Copy out the part of the Dis-Chem dividend article that opens with the words "The Star Late" and closes with "conditions had improved.", renaming "lockdown" to "shutdown".

··· Study text ···

The Star Late Edition

Dis-Chem decides to defer dividend payment to preserve cash

- SANDILE MCHUNU sandile.mchunu@inl.co.za

RETAIL pharmaceut­ical group DisChem Pharmacies yesterday said it had deferred its dividend payment to preserve cash in order to deal with the uncertaint­ies created by the Coronaviru­s pandemic.

Dis-Chem said it was pinning its hopes on the government’s phased reopening of the economy to bounce back from difficulti­es it experience­d since the government announced the Covid-19 lockdown in March.

The group said it would resume the dividend payments once conditions had improved.

“The dividend payment will be deferred until the next dividend cycle once the group better understand­s normalised trading conditions and considers the funding sources for the Baby City transactio­n,” the group said.

Last year, the group declared a gross final cash dividend of 13.47 cents a share, as it returned R266 million to shareholde­rs in dividend payments during the year which was 11.7 percent lower than a year earlier.

Recently, Dis-Chem announced that it had entered into an agreement to acquire 100 percent of Baby City for R430m from the Aronoff family.

In the year to end March, the group reported a 12 percent increase in revenue to R24 billion, with retail revenue increasing 11 percent to R21.8bn.

Dis-Chem opened 18 new stores and acquired three new pharmacies and grew its portfolio to 170 stores by the end of the year.

Chief executive Ivan Saltzman said the group managed to grow revenue by 12 percent, despite a number of challenges and within a constraine­d economic and consumer environmen­t.

“We continued to focus on our strategy of return on invested capital to ensure optimal returns to shareholde­rs over the long term. This has positively resulted in the necessary inventory reductions and rationalis­ation across the wholesale space, without compromisi­ng sales to customers and has resulted in cash generated from operations increasing by R704m, a 115 percent increase compared to last year,” Saltzman said.

··· Extracted material ···

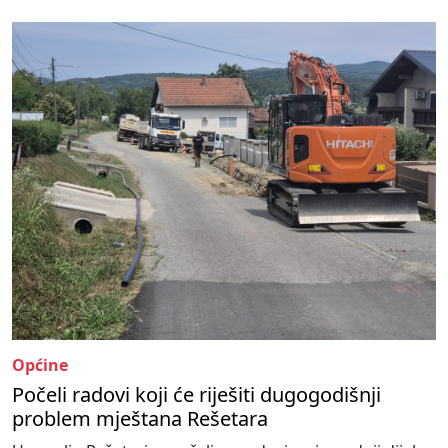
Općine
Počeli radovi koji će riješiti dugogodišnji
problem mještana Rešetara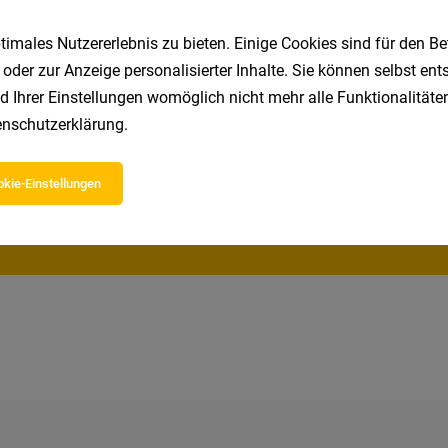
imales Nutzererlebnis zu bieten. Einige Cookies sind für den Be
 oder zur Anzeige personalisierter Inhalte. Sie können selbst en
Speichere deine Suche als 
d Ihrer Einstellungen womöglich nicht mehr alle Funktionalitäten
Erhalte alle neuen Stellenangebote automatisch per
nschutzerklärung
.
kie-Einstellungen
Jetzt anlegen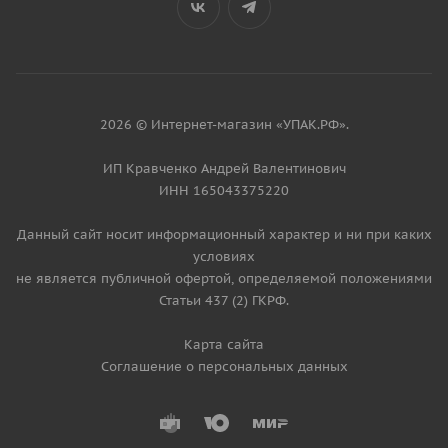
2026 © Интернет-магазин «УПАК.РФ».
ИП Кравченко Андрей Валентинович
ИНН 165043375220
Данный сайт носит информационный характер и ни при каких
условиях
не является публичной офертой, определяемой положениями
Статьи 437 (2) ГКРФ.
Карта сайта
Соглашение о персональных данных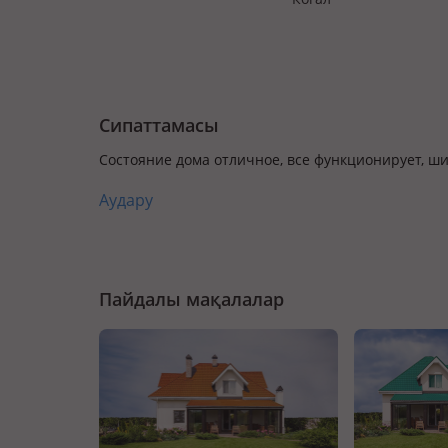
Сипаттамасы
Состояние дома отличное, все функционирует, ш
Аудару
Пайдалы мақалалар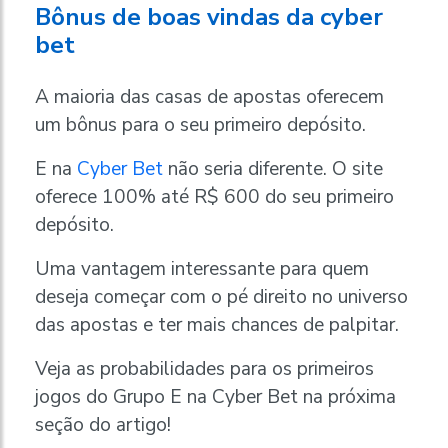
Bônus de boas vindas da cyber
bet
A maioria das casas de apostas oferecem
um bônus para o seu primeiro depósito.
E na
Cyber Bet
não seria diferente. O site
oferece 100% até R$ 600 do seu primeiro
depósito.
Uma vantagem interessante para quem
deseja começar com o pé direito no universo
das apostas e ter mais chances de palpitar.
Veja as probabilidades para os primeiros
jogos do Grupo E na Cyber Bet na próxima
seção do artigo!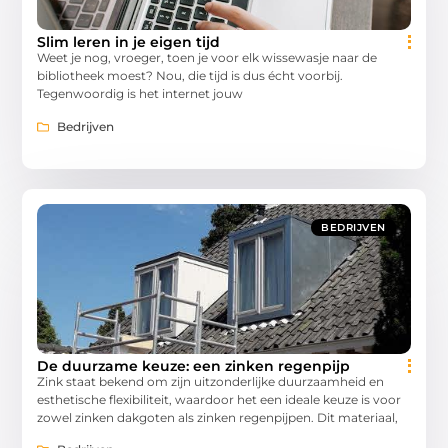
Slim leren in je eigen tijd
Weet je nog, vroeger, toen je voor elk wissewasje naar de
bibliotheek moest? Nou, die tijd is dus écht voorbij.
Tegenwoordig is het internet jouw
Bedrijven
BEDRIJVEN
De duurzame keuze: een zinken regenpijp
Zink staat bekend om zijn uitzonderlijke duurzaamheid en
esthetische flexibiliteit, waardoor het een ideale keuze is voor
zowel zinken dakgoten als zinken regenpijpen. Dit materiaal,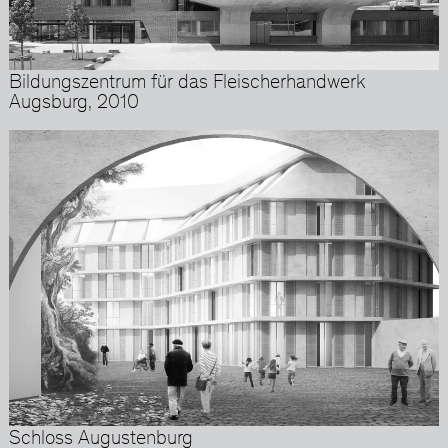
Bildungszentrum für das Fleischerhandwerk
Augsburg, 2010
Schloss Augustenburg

···

◆ Response area
The Star Late Edition

Dis-Chem decides to defer dividend payment to preserve cash

- SANDILE MCHUNU sandile.mchunu@inl.co.za

RETAIL pharmaceut­ical group DisChem Pharmacies yesterday said it had deferred its dividend payment to preserve cash in order to deal with the uncertaint­ies created by the Coronaviru­s pandemic.

Dis-Chem said it was pinning its hopes on the government’s phased reopening of the economy to bounce back from difficulti­es it experience­d since the government announced the Covid-19 shutdown in March.

The group said it would resume the dividend payments once conditions had improved.